Exercise details:
Rewrite the stored data entries below, changing every "Похудение и диеты" to "Диеты и похудение" and leaving all other text unchanged.

Stored data entries:
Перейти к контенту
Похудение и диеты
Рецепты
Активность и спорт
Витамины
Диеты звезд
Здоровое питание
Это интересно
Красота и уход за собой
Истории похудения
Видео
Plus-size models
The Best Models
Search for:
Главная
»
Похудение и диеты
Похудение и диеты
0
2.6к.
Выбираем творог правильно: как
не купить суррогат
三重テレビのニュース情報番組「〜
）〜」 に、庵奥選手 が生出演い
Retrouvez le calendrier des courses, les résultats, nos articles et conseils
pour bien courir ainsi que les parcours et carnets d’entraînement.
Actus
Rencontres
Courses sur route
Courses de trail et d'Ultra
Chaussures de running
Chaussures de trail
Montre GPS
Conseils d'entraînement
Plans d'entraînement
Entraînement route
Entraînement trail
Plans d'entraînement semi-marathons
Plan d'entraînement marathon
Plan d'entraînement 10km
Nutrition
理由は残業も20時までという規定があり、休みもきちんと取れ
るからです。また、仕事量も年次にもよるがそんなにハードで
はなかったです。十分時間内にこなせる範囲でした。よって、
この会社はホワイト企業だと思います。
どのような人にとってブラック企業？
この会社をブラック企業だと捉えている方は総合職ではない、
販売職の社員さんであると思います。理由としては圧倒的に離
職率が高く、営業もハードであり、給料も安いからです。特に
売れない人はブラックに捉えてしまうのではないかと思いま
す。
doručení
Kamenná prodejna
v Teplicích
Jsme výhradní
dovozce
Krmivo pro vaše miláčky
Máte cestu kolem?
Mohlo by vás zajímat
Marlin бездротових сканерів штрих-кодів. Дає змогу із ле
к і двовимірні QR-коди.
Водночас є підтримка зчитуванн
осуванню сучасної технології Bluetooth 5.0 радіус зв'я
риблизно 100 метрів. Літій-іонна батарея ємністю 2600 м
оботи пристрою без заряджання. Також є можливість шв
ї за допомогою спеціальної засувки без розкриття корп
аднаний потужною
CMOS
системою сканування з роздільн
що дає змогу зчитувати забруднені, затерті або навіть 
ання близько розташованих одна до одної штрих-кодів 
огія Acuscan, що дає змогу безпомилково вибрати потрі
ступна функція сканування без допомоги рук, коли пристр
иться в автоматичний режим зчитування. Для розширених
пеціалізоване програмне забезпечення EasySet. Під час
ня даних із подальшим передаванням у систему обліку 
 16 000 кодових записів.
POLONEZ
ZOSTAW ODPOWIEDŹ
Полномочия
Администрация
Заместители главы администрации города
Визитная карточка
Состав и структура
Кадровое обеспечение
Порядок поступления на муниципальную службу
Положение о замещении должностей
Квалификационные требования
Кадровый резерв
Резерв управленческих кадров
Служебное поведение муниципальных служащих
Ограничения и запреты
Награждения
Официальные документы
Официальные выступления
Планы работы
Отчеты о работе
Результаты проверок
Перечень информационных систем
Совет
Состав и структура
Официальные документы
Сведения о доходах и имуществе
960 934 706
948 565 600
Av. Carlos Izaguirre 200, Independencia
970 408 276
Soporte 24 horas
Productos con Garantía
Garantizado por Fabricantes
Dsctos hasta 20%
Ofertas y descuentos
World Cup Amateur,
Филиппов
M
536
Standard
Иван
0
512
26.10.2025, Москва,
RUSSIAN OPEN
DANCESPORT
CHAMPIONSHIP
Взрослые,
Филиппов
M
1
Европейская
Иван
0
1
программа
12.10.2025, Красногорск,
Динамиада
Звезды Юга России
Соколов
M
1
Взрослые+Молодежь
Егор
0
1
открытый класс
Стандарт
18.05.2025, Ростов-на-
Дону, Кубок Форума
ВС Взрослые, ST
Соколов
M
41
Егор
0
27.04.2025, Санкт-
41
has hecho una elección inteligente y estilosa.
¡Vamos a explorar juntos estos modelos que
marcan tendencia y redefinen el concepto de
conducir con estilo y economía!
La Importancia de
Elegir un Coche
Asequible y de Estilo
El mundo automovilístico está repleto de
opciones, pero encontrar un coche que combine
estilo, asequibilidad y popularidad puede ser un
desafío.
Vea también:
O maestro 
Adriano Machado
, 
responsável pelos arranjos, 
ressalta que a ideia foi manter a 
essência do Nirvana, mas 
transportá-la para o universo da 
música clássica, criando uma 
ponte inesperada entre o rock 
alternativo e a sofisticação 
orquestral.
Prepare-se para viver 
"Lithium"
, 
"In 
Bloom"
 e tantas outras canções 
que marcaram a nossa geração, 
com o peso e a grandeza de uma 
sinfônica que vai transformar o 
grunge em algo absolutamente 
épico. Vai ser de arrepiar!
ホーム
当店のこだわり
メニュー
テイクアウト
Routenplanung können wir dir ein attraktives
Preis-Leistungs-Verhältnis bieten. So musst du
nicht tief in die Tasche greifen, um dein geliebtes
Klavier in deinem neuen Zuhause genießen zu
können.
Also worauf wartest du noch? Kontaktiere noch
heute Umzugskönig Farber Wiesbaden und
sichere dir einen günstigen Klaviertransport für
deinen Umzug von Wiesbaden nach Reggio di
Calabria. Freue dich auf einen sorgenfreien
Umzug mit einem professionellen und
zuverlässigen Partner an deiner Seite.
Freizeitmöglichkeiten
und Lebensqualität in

Problem solution:
Перейти к контенту
Диеты и похудение
Рецепты
Активность и спорт
Витамины
Диеты звезд
Здоровое питание
Это интересно
Красота и уход за собой
Истории похудения
Видео
Plus-size models
The Best Models
Search for:
Главная
»
Диеты и похудение
Диеты и похудение
0
2.6к.
Выбираем творог правильно: как
не купить суррогат
三重テレビのニュース情報番組「〜
）〜」 に、庵奥選手 が生出演い
Retrouvez le calendrier des courses, les résultats, nos articles et conseils
pour bien courir ainsi que les parcours et carnets d’entraînement.
Actus
Rencontres
Courses sur route
Courses de trail et d'Ultra
Chaussures de running
Chaussures de trail
Montre GPS
Conseils d'entraînement
Plans d'entraînement
Entraînement route
Entraînement trail
Plans d'entraînement semi-marathons
Plan d'entraînement marathon
Plan d'entraînement 10km
Nutrition
理由は残業も20時までという規定があり、休みもきちんと取れ
るからです。また、仕事量も年次にもよるがそんなにハードで
はなかったです。十分時間内にこなせる範囲でした。よって、
この会社はホワイト企業だと思います。
どのような人にとってブラック企業？
この会社をブラック企業だと捉えている方は総合職ではない、
販売職の社員さんであると思います。理由としては圧倒的に離
職率が高く、営業もハードであり、給料も安いからです。特に
売れない人はブラックに捉えてしまうのではないかと思いま
す。
doručení
Kamenná prodejna
v Teplicích
Jsme výhradní
dovozce
Krmivo pro vaše miláčky
Máte cestu kolem?
Mohlo by vás zajímat
Marlin бездротових сканерів штрих-кодів. Дає змогу із ле
к і двовимірні QR-коди.
Водночас є підтримка зчитуванн
осуванню сучасної технології Bluetooth 5.0 радіус зв'я
риблизно 100 метрів. Літій-іонна батарея ємністю 2600 м
оботи пристрою без заряджання. Також є можливість шв
ї за допомогою спеціальної засувки без розкриття корп
аднаний потужною
CMOS
системою сканування з роздільн
що дає змогу зчитувати забруднені, затерті або навіть 
ання близько розташованих одна до одної штрих-кодів 
огія Acuscan, що дає змогу безпомилково вибрати потрі
ступна функція сканування без допомоги рук, коли пристр
иться в автоматичний режим зчитування. Для розширених
пеціалізоване програмне забезпечення EasySet. Під час
ня даних із подальшим передаванням у систему обліку 
 16 000 кодових записів.
POLONEZ
ZOSTAW ODPOWIEDŹ
Полномочия
Администрация
Заместители главы администрации города
Визитная карточка
Состав и структура
Кадровое обеспечение
Порядок поступления на муниципальную службу
Положение о замещении должностей
Квалификационные требования
Кадровый резерв
Резерв управленческих кадров
Служебное поведение муниципальных служащих
Ограничения и запреты
Награждения
Официальные документы
Официальные выступления
Планы работы
Отчеты о работе
Результаты проверок
Перечень информационных систем
Совет
Состав и структура
Официальные документы
Сведения о доходах и имуществе
960 934 706
948 565 600
Av. Carlos Izaguirre 200, Independencia
970 408 276
Soporte 24 horas
Productos con Garantía
Garantizado por Fabricantes
Dsctos hasta 20%
Ofertas y descuentos
World Cup Amateur,
Филиппов
M
536
Standard
Иван
0
512
26.10.2025, Москва,
RUSSIAN OPEN
DANCESPORT
CHAMPIONSHIP
Взрослые,
Филиппов
M
1
Европейская
Иван
0
1
программа
12.10.2025, Красногорск,
Динамиада
Звезды Юга России
Соколов
M
1
Взрослые+Молодежь
Егор
0
1
открытый класс
Стандарт
18.05.2025, Ростов-на-
Дону, Кубок Форума
ВС Взрослые, ST
Соколов
M
41
Егор
0
27.04.2025, Санкт-
41
has hecho una elección inteligente y estilosa.
¡Vamos a explorar juntos estos modelos que
marcan tendencia y redefinen el concepto de
conducir con estilo y economía!
La Importancia de
Elegir un Coche
Asequible y de Estilo
El mundo automovilístico está repleto de
opciones, pero encontrar un coche que combine
estilo, asequibilidad y popularidad puede ser un
desafío.
Vea también:
O maestro 
Adriano Machado
, 
responsável pelos arranjos, 
ressalta que a ideia foi manter a 
essência do Nirvana, mas 
transportá-la para o universo da 
música clássica, criando uma 
ponte inesperada entre o rock 
alternativo e a sofisticação 
orquestral.
Prepare-se para viver 
"Lithium"
, 
"In 
Bloom"
 e tantas outras canções 
que marcaram a nossa geração, 
com o peso e a grandeza de uma 
sinfônica que vai transformar o 
grunge em algo absolutamente 
épico. Vai ser de arrepiar!
ホーム
当店のこだわり
メニュー
テイクアウト
Routenplanung können wir dir ein attraktives
Preis-Leistungs-Verhältnis bieten. So musst du
nicht tief in die Tasche greifen, um dein geliebtes
Klavier in deinem neuen Zuhause genießen zu
können.
Also worauf wartest du noch? Kontaktiere noch
heute Umzugskönig Farber Wiesbaden und
sichere dir einen günstigen Klaviertransport für
deinen Umzug von Wiesbaden nach Reggio di
Calabria. Freue dich auf einen sorgenfreien
Umzug mit einem professionellen und
zuverlässigen Partner an deiner Seite.
Freizeitmöglichkeiten
und Lebensqualität in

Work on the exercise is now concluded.